# Shrink wraps



## peterCooper (Sep 21, 2005)

Bought some shrink wraps from George the other day. Was wondering if 
anyone had some tips or techniques to pass on. 

I notice there is a liitle device for shrinking the cap in the catalog. Tried 
using the kettle. Had to hold down the switch to keep it boiling. that's 
probably not good for the kettle and was getting hot anyway.

Tried the stove. It is not good to have an electric burner on for long period 
of time when it is 100 degrees outside and the A/C is trying very hard to 
keep indoors below 75.

The results were second rate to say the least. I think I need help


----------



## MedPretzel (Sep 21, 2005)

This is my tip:





(maybe move to tip-forum?)





I use a water boiler. Holds about a liter of water. Just the right amount to fully submerge the shrinky-caps. Energy efficient and very practical for wine-shrinky-capping.... 





I use that, let the water boil. Not just little pearls of water, but full-force boil. When the water *totally* bubbles. While I'm waiting to for the water to boil, I put the caps on the bottles. Then, when the water is at a *complete boil*, I take the first bottle, hold the edge of the cap (neck-downwards) and dunk it, let the cap go, and twist it a few times to get it all around. Then I take the bottle out, a quick dry-off, and place it on the floor. Then the next bottle.... Same procedure...





30 bottles? About 15 minutes if I'm good. About an hour if I do something wrong or am just slow.




*Edited by: MedPretzel *


----------



## Hippie (Sep 22, 2005)

A heat gun like a Wagner brand with high and low settings works very well and is very fast and you are less likely to scald your fingers.


----------



## masta (Sep 22, 2005)

I also use a heat gun and it takes 10-15 secs each bottle...no boiling water!


----------



## AAASTINKIE (Sep 22, 2005)

I use the little plastic holder George sell and it works well for me,
just wait till the pot of water is at a rolling boil, put the caps on
all the bottles while the water heats up so you are ready and it goes
very quick, also put the caps on before labels so the water doesn't
hurt them.


----------



## Hippie (Sep 22, 2005)

Another issue I have with using water is the possibility of getting moisture under the capsule and causing mold or mildew on the cork. Also, some people are very allergic to molds and mildews. I for one, among other things.


----------



## peterCooper (Sep 24, 2005)

Does the heat gun actually have a flame?


----------



## Hippie (Sep 24, 2005)

No, it is like a blowdryer gunon meth with a hotter element. The low setting works very well.You hold the capsule down with a fork or knife just until it starts shrinking, then turn the bottle as you hold the gun on it. It happens very fast.


----------



## geocorn (Sep 24, 2005)

I use an old-fashioned tea kettle and a knife to hold the wrap in place. They shrink in 2-3 seconds.


----------



## peterCooper (Sep 24, 2005)

Would a hair dryer work? Come to that why don't I go and test it? I'll be 
back in a minute.


----------



## peterCooper (Sep 24, 2005)

No,

The hairdryer won't do.
The boiling water does well. Only takes a few seconds. Makes a huge 
difference to the presentation.


----------



## Hippie (Sep 24, 2005)

Nope, hair dryer don't get hot enough. Hard heads! No flame!








*Edited by: Hippie *


----------



## MedPretzel (Sep 24, 2005)

Yes it is, but thank goodness for diversity!


----------



## PolishWineP (Sep 25, 2005)

peterCooper said:


> Does the heat gun actually have a flame?

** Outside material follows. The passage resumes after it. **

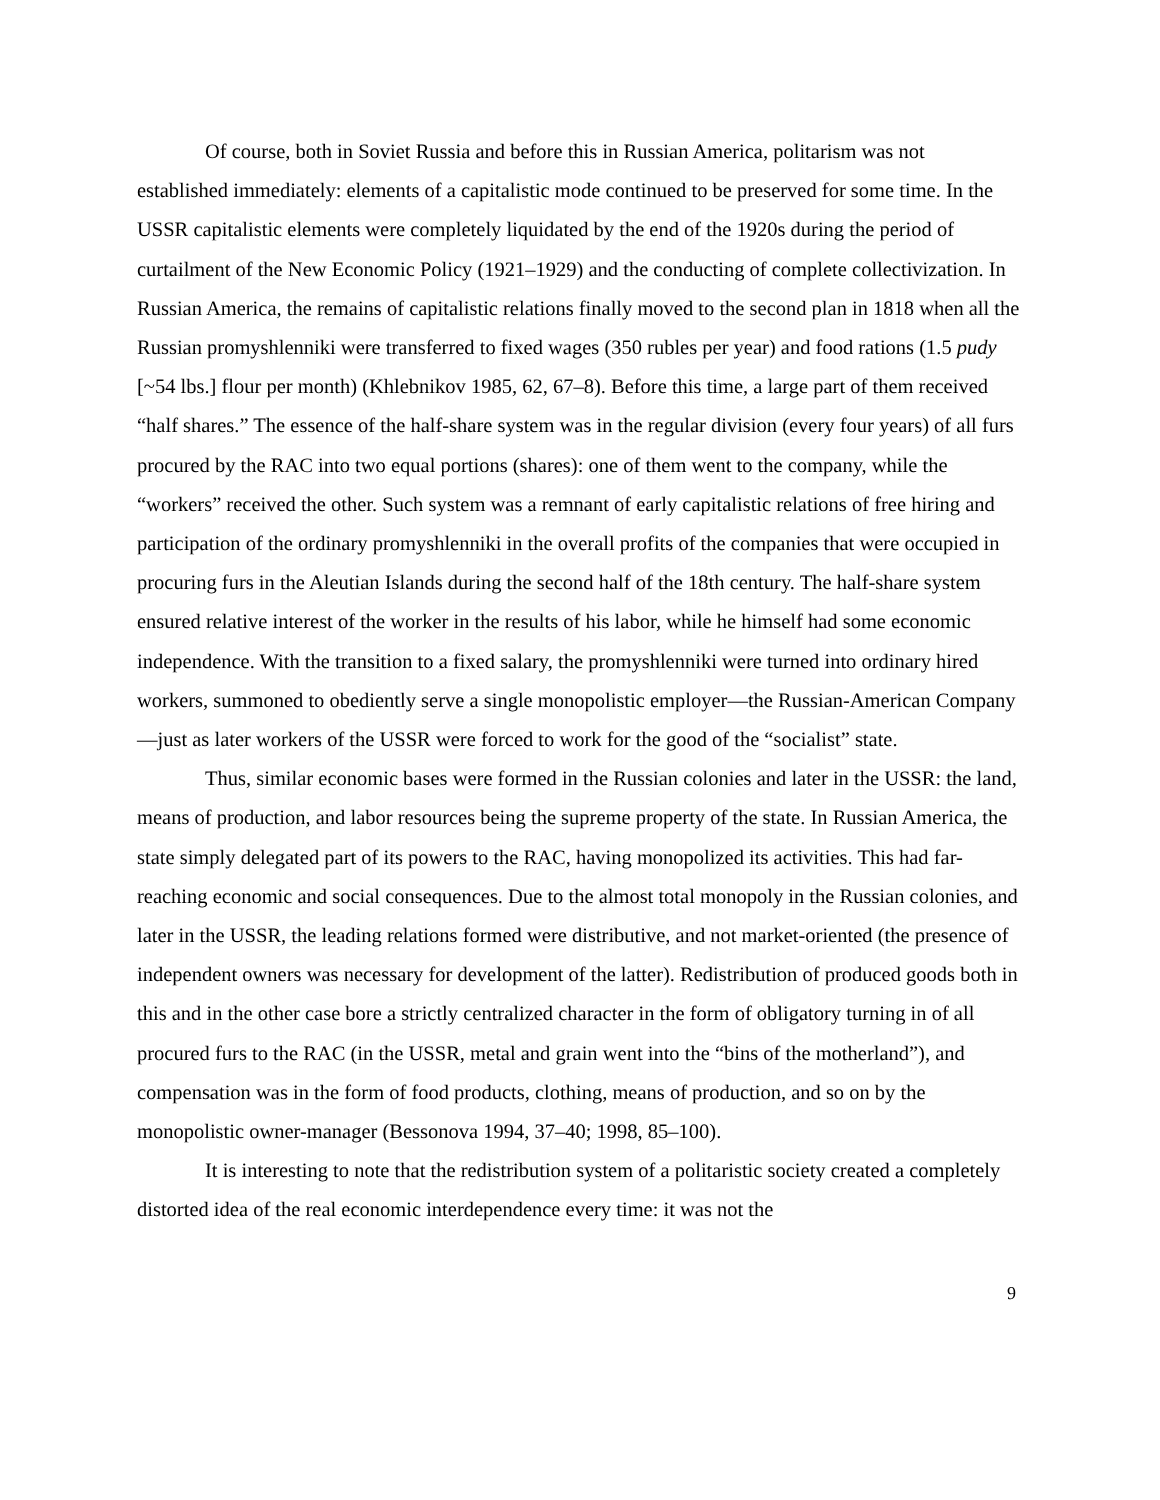Of course, both in Soviet Russia and before this in Russian America, politarism was not established immediately: elements of a capitalistic mode continued to be preserved for some time. In the USSR capitalistic elements were completely liquidated by the end of the 1920s during the period of curtailment of the New Economic Policy (1921–1929) and the conducting of complete collectivization. In Russian America, the remains of capitalistic relations finally moved to the second plan in 1818 when all the Russian promyshlenniki were transferred to fixed wages (350 rubles per year) and food rations (1.5 pudy [~54 lbs.] flour per month) (Khlebnikov 1985, 62, 67–8). Before this time, a large part of them received “half shares.” The essence of the half-share system was in the regular division (every four years) of all furs procured by the RAC into two equal portions (shares): one of them went to the company, while the “workers” received the other. Such system was a remnant of early capitalistic relations of free hiring and participation of the ordinary promyshlenniki in the overall profits of the companies that were occupied in procuring furs in the Aleutian Islands during the second half of the 18th century. The half-share system ensured relative interest of the worker in the results of his labor, while he himself had some economic independence. With the transition to a fixed salary, the promyshlenniki were turned into ordinary hired workers, summoned to obediently serve a single monopolistic employer—the Russian-American Company—just as later workers of the USSR were forced to work for the good of the “socialist” state.
Thus, similar economic bases were formed in the Russian colonies and later in the USSR: the land, means of production, and labor resources being the supreme property of the state. In Russian America, the state simply delegated part of its powers to the RAC, having monopolized its activities. This had far-reaching economic and social consequences. Due to the almost total monopoly in the Russian colonies, and later in the USSR, the leading relations formed were distributive, and not market-oriented (the presence of independent owners was necessary for development of the latter). Redistribution of produced goods both in this and in the other case bore a strictly centralized character in the form of obligatory turning in of all procured furs to the RAC (in the USSR, metal and grain went into the “bins of the motherland”), and compensation was in the form of food products, clothing, means of production, and so on by the monopolistic owner-manager (Bessonova 1994, 37–40; 1998, 85–100).
It is interesting to note that the redistribution system of a politaristic society created a completely distorted idea of the real economic interdependence every time: it was not the
9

Did you plan on getting one if it did? You could make your own movie with equipment like that! Who needs a flame thrower, I've got a heat gun!


----------



## peterCooper (Sep 25, 2005)

Good idea.
All we have to do is get George to implement vido on the discussion forum 
and we could have some really good threads; Hippie could do a demo of his 
flamethrower on the shrinkwrap tops.

Come to think of it, maybe George could do on-line video lessons.


----------



## Hippie (Sep 25, 2005)

Oh brother......


----------



## geocorn (Sep 26, 2005)

Web classes are in the future. Just have to move to a bigger location to do the filming.


----------



## smurfe (Oct 20, 2005)

peterCooper said:


> Would a hair dryer work? Come to that why don't I go and test it? I'll be
> back in a minute.




I thought my wife had one of the hottest blowing blow dryers there were but it don't do a very good job for me here. Maybe it is poor technique I dunno, just know I have pretty poor luck getting them right. 


BTW, a propane torch don't work too well either. I melted probably half a dozen trying to get it right. Finally said heck with it, just drink it as is.


Smurfe


----------



## Hippie (Oct 20, 2005)

HEATGUN


----------



## Waldo (Nov 1, 2005)

ROFLMAO...I can visualize Smurfie with a blow torch zapping them heat shrink caps


----------



## geocorn (Nov 1, 2005)

On the list of recommended equipment, you will notice there is NOT a blow torch. This hobby does not require a trip to Northern Tool.


----------



## Hippie (Nov 1, 2005)

hehehe LOL Now that is funny!


----------



## Fruit n Nut (Nov 4, 2005)

I have the use of an Industrial burner, the kind that melts Thermo lines on the road surfaces, think i'll stick with the steam from the kettle .............for now


----------